INPUT DATA:
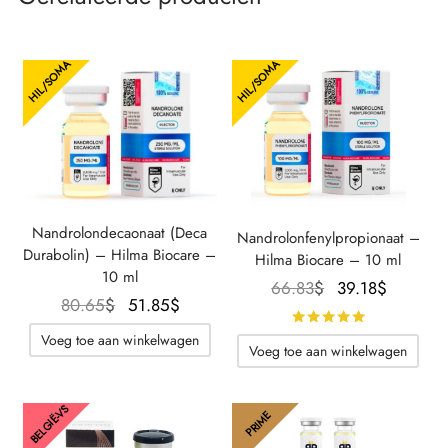
HIL/SOMA
HIL/SOMA
Nandrolondecaonaat (Deca
Nandrolonfenylpropionaat –
Durabolin) – Hilma Biocare –
Hilma Biocare – 10 ml
10 ml
Oorspronkelijke
De
66.83
$
39.18
$
Oorspronkelijke
De
80.65
$
51.85
$
prijs was:
huidige
Beoordeeld
prijs was:
huidige
66.83$.
prijs is:
Voeg toe aan winkelwagen
Voeg toe aan winkelwagen
80.65$.
prijs is:
39.18$.
51.85$.
BELGIË-VS
PRIME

INSTRUCTION:
Give back the listing unchanged. Strip out the pictures.

TASK SOLUTION:
HIL/SOMA
HIL/SOMA
Nandrolondecaonaat (Deca
Nandrolonfenylpropionaat –
Durabolin) – Hilma Biocare –
Hilma Biocare – 10 ml
10 ml
Oorspronkelijke
De
66.83
$
39.18
$
Oorspronkelijke
De
80.65
$
51.85
$
prijs was:
huidige
Beoordeeld
prijs was:
huidige
66.83$.
prijs is:
Voeg toe aan winkelwagen
Voeg toe aan winkelwagen
80.65$.
prijs is:
39.18$.
51.85$.
BELGIË-VS
PRIME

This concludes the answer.